You could say that the best minds in finance are effectively a mercenary army. Nothing short of financial martial law will so much as get their attention. It’s yet another case for nationalization. This isn’t to say nationalization is a tidy solution. It would be fraught with difficulties, not least the staffing of the temporarily nationalized institutions. But all the solutions are fraught at this point. Better we have government control of the banks than the continued control of government action by the banks.

Comments (3)

  1. Anonymous Submitted by Anonymous on 03/17/2009 - 08:52 am.

    Steve – I was wondering for a long time whether AIG’s ancestry as being:

    … started by the CIA during WWII has anything to do with the fealty being paid to it today. Is there still a relationship between AIG and CIA?

  2. Submitted by Steve Titterud on 03/17/2009 - 10:43 am.

    Here’s a quote from AIG’s own press release: “Severe valuation losses on the super senior multi-sector credit default swap portfolio of AIG Financial Products Corp. (AIGFP) triggered collateral provisions in the swap contracts, creating a liquidity crisis…”

    In other words, their analysts and decision-makers got them into a lot of bad deals. Essentially, they bet the value of certain assets would not go down, on pain of penalties in those contracts. After all, real estate values always go up, never ever go down, right?

    In Minnesotan, you could say they missed the barn.

    This industry’s propaganda machine and Mr. Liddy of AIG repeat, repeat, repeat the message: “You can’t get top performance without paying enormous bonuses. The kind of people we need won’t work for less.”

    You might think that over-bloated pay for people who do stupid things makes no sense, but it all depends on where you apply this kind of scheme. Apply it to something we want to get rid of, something we hate, and it becomes a very useful and valuable scheme.
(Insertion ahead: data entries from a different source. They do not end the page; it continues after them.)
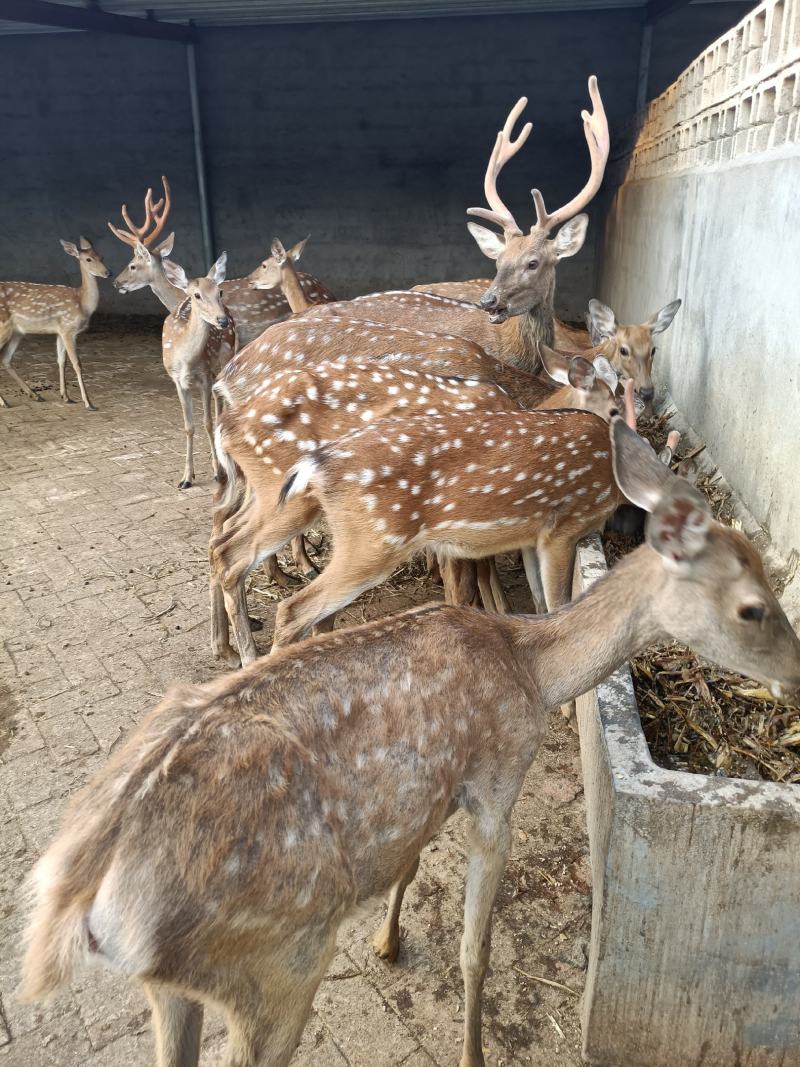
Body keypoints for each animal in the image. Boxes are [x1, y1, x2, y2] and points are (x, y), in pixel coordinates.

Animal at [0, 237, 110, 410]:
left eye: (102, 256)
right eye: (88, 259)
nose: (108, 273)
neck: (82, 303)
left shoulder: (60, 331)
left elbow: (61, 361)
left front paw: (66, 397)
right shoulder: (68, 328)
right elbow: (77, 363)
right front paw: (88, 403)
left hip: (17, 332)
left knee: (6, 359)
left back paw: (35, 395)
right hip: (3, 325)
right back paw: (4, 402)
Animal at [21, 417, 800, 1067]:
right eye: (753, 607)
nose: (797, 668)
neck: (531, 669)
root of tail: (81, 903)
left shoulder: (434, 790)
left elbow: (411, 862)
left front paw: (388, 940)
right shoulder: (496, 783)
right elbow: (474, 947)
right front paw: (473, 1053)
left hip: (168, 988)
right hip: (277, 962)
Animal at [159, 253, 236, 489]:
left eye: (219, 292)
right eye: (197, 295)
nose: (222, 320)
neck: (186, 360)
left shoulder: (205, 378)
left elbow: (207, 423)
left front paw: (218, 472)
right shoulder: (177, 381)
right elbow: (189, 426)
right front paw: (186, 477)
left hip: (225, 357)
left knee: (221, 401)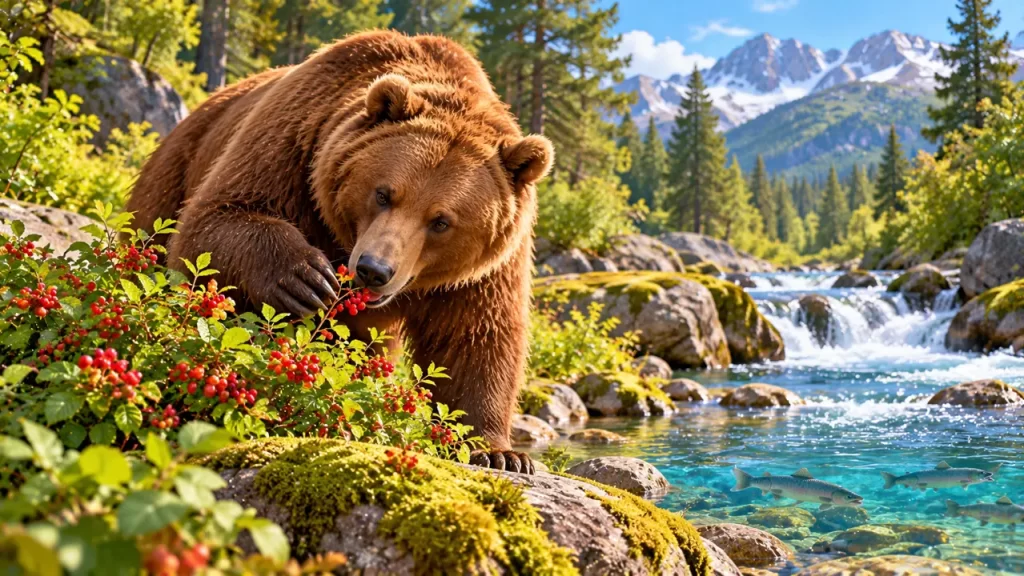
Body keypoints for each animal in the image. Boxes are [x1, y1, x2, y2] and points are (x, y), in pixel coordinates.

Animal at [125, 30, 553, 473]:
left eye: (441, 221)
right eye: (383, 193)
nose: (373, 269)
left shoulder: (486, 267)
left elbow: (477, 336)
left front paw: (499, 452)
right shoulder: (296, 145)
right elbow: (214, 220)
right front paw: (304, 277)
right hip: (179, 165)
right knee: (153, 235)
    I suggest we find an industry we WANT to destroy (can’t think of one right off hand, but I’m sure we can think of one) – an industry everyone hates and we can all do without.
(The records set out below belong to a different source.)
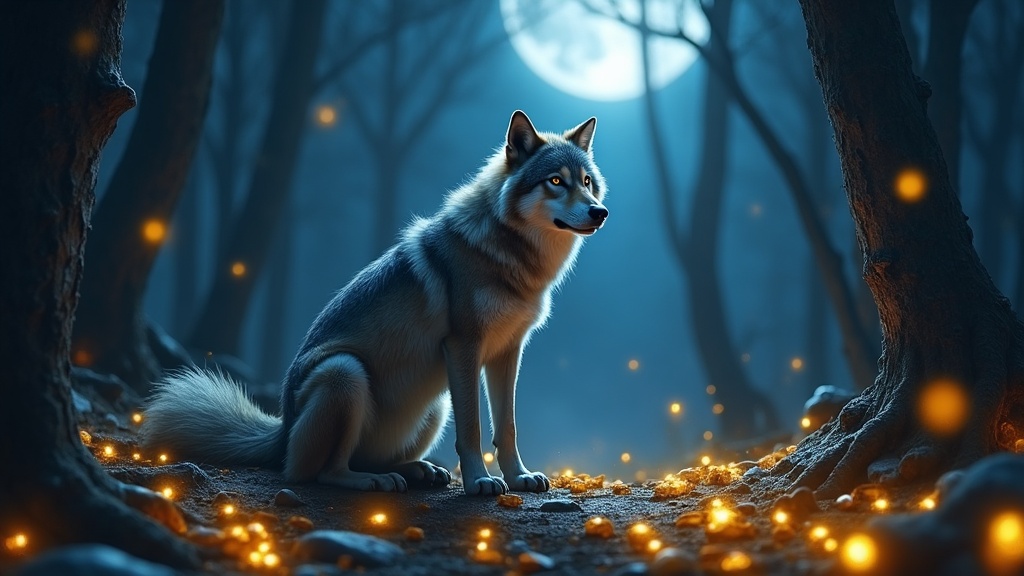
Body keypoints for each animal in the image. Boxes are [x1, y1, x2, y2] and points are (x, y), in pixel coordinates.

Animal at [142, 111, 608, 495]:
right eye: (555, 181)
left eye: (586, 182)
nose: (600, 212)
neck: (509, 254)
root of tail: (282, 431)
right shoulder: (464, 347)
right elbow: (473, 430)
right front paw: (479, 482)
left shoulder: (508, 352)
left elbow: (507, 426)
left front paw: (519, 477)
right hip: (346, 373)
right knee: (318, 472)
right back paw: (373, 481)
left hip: (435, 403)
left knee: (364, 460)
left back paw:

    Let’s send these same geniuses into THAT industry, pay them a ____load of money, and tell them we don’t want to hear from them again until that industry is in tatters.

    I realize it may take them a while, but experience counts for a lot. Their experience in wrecking the banking and finance industries should enable them to ruin our target industry in less time than it would take beginners. That’s why these people don’t work on the cheap – we’re paying for performance here!

    Rather than villifying these peerless performers as harlots and thieves, we should recognize their true worth, acknowledge their feelings, challenge them with new goals, and help them to be all they can be.

    This could be the turnaround we’ve all been waiting for! Thank you, Mr. Liddy – you are absolutely right! We don’t want any half-baked ideas or lukewarm results! We want real performance, we want it now, and we’ll pay whatever it takes!

  3. Submitted by Glenn Mesaros on 03/17/2009 - 02:03 pm.

    The Minnesota Legislature should take its collective head out of the Mississippi Mud, and face the necessity of pulling their weight in the national debate about wall Street.

    THe NY STate Assembly just passed the Larouche Homeowners and Bank Protection Act Resolution to urge the Congress and FDIC to take over certain insolvent banks, such as Wells Fargo, Citibank, BOA, and JP Morgan.

    In 1933, Minnesota legislators had the guts to stop all Foreclosures, which was later upheld by the Supreme court.